You can also manage Rocky's memory directly from your terminal without entering the TUI:
- Ingest Markdown: Import one or more files/directories as semantic memory:
python rocky.py ingest datasets/semantic-memories.md
- List Semantic Titles:
python rocky.py memory list [limit]
- Search a Semantic Memory by Title:
python rocky.py memory search "User"
rocky/
├── rocky.py # CLI entry point (Ingest / Memory management)
├── rocky/ # Core package
│ ├── agent.py # Agent orchestration and turn execution logic
│ ├── config.py # Configuration and environment loading
│ ├── conversation.py
│ ├── events.py # Event-driven TUI updates
│ ├── llm.py # Ollama-backed LLM interface
│ ├── memory/ # SQLite persistence and memory manager
│ ├── prompts/ # Externalized system and memory prompts
│ ├── session.py # UI-facing session state management
│ ├── tools/ # Tool registration and execution
│ └── tui/ # Curses-based terminal interface
├── datasets/ # Example semantic memory Markdown files
└── pyproject.toml # Dependencies and package metadata
- Memory Routing: Rocky doesn't just search memory every turn; he uses a router to decide when past context is actually needed for the current query.
- Compaction: Dialogue is compacted into a working-memory summary when it grows too large, and you can trigger this manually with
/compact. - Reflection: Private reflection is gated so Rocky only pays for it on important turns or tool-driven turns.

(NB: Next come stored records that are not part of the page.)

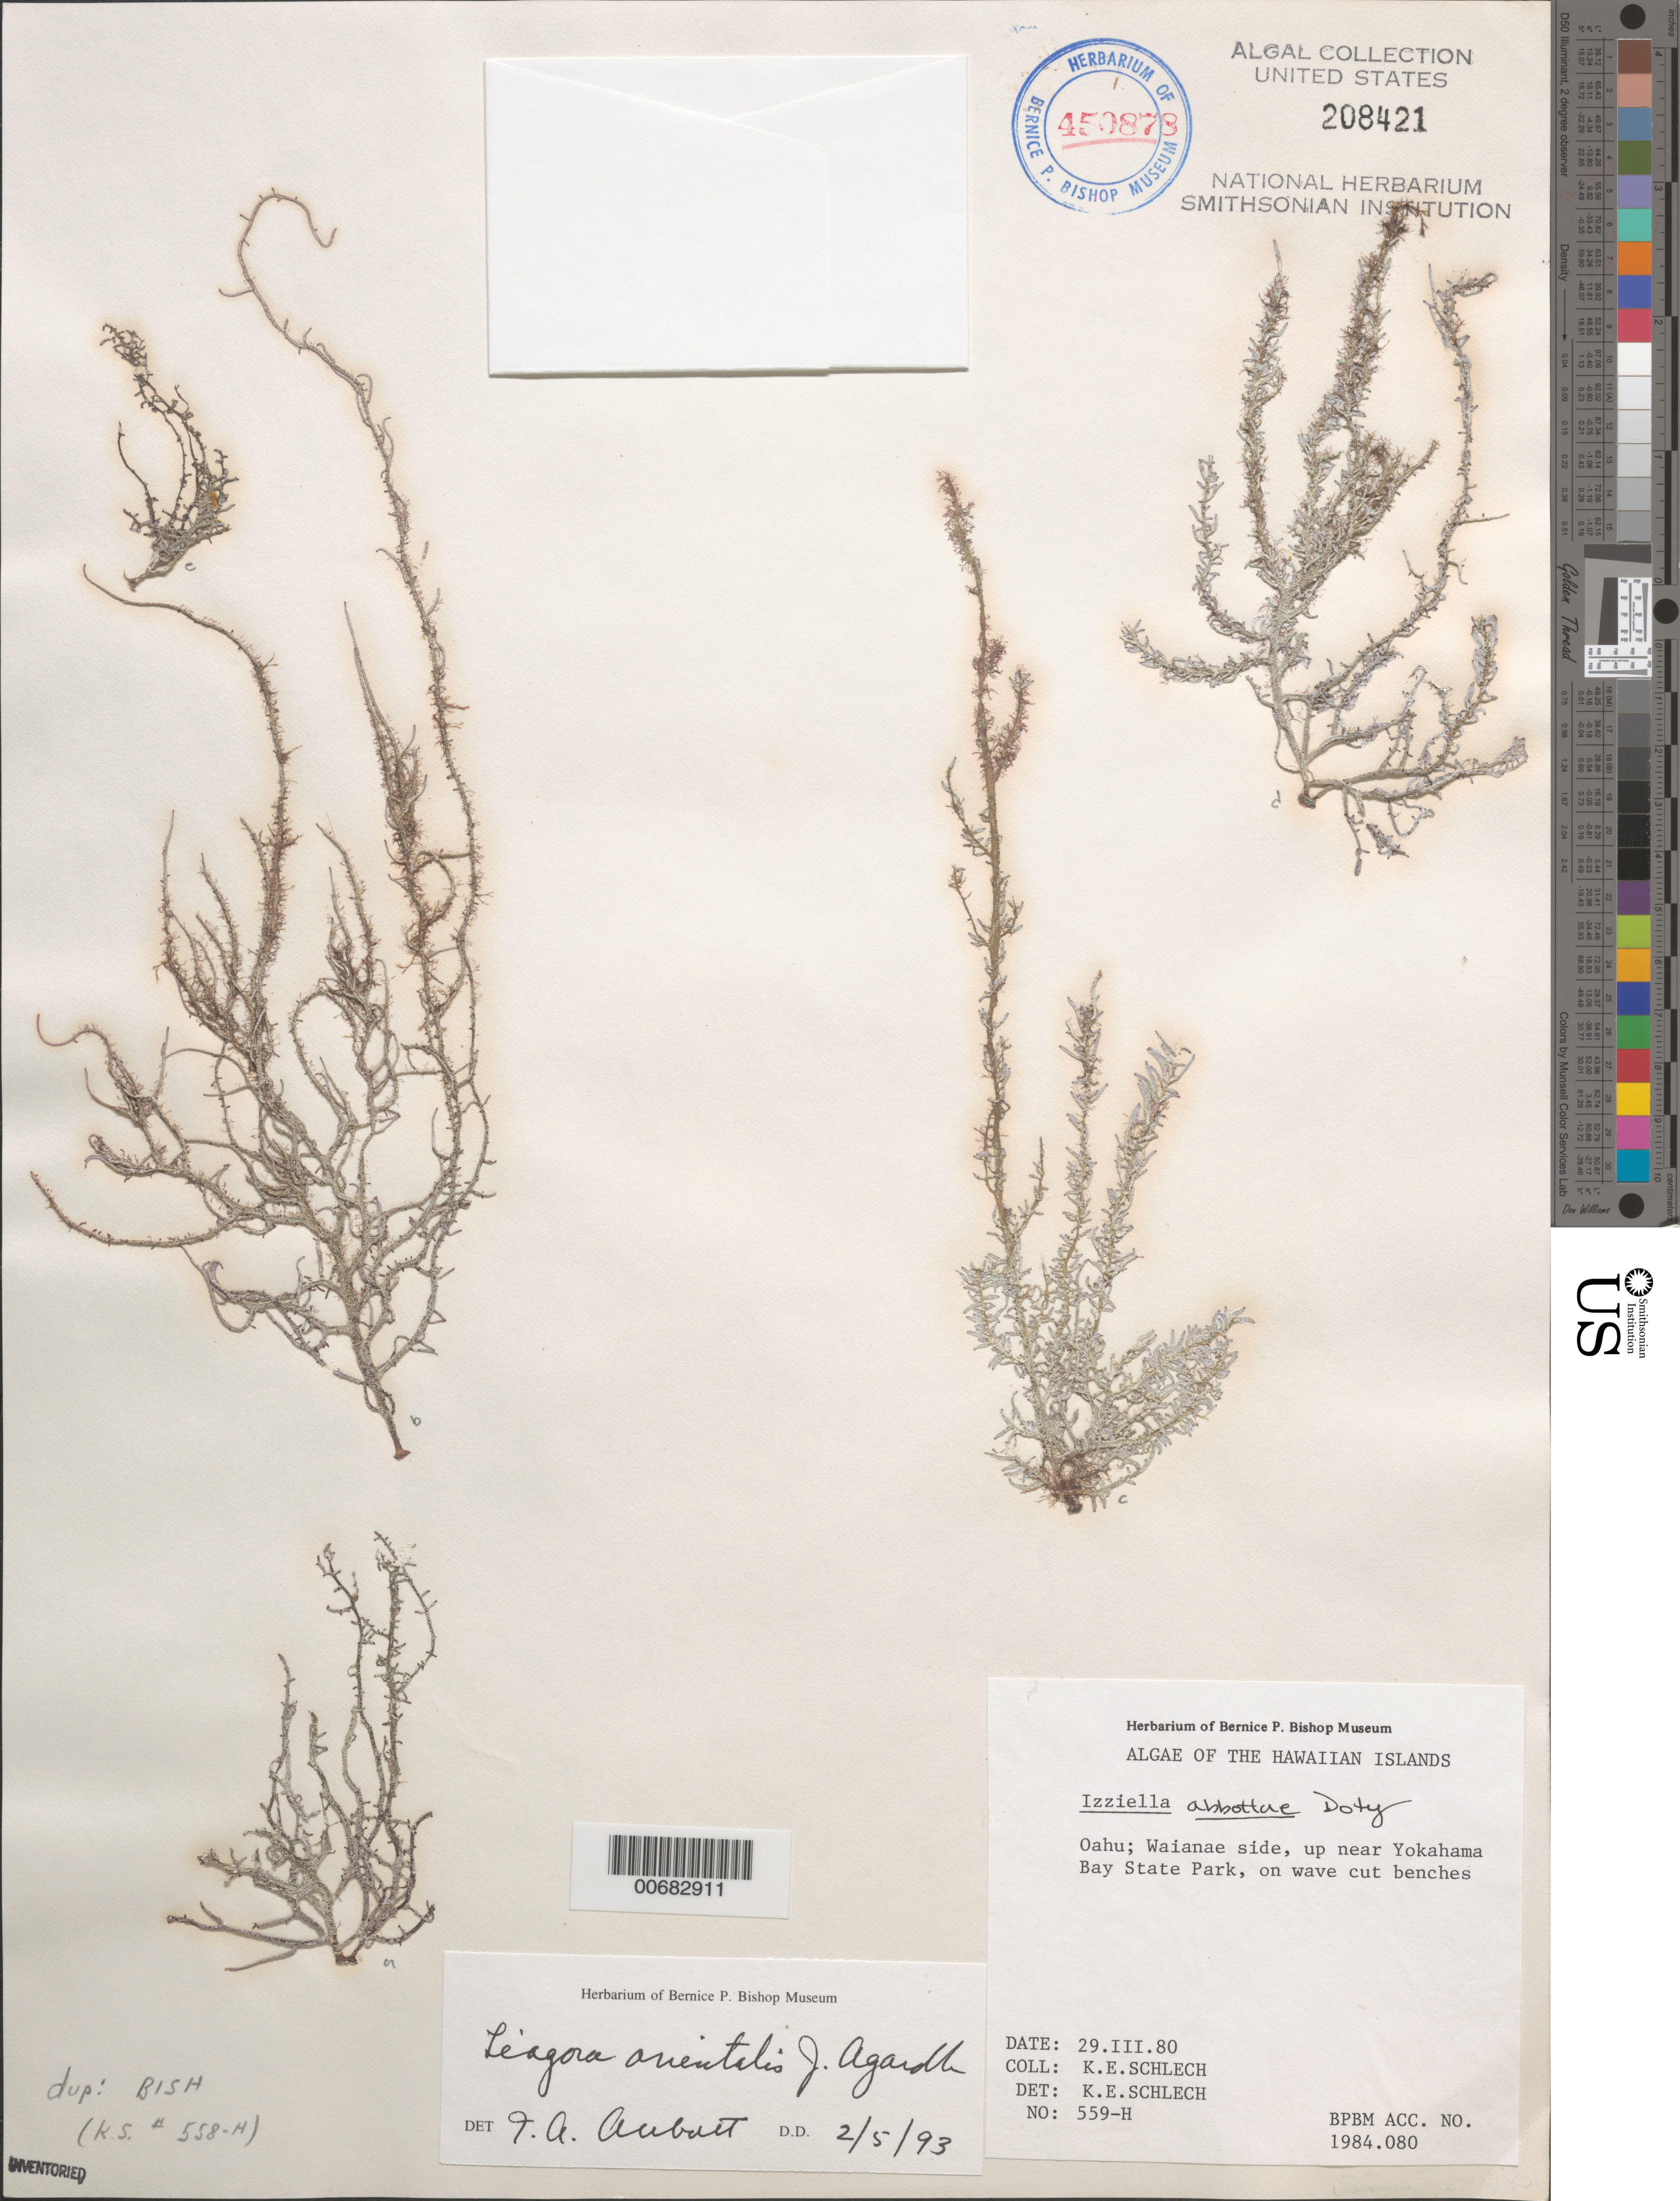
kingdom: Plantae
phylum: Rhodophyta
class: Florideophyceae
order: Nemaliales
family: Liagoraceae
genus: Izziella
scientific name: Izziella orientalis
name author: (J. Agardh) Huisman & Schils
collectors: K. Schlech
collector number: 559-H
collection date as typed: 29 Mar 1980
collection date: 1980-03-29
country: United States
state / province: Hawaii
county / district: Honolulu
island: Oahu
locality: Waianae side, near Yokohama Bay state Park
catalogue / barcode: US 208421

- Prompt Split: The main reply prompt handles identity, memory, tools, and reply constraints; the monologue prompt carries Rocky's inner decision style and private thought framing.
- Durable Storage: Semantic memory (notes/facts) is persisted across all sessions, while episodic memory is unique to the current interaction timeline.
- Keep reducing hidden model work in the hot path while preserving Rocky's personality.
- Improve semantic memory structure beyond title/content into richer entity- and relation-aware records.
- Continue tightening the boundary between outward reply generation and inward reflection/state updates.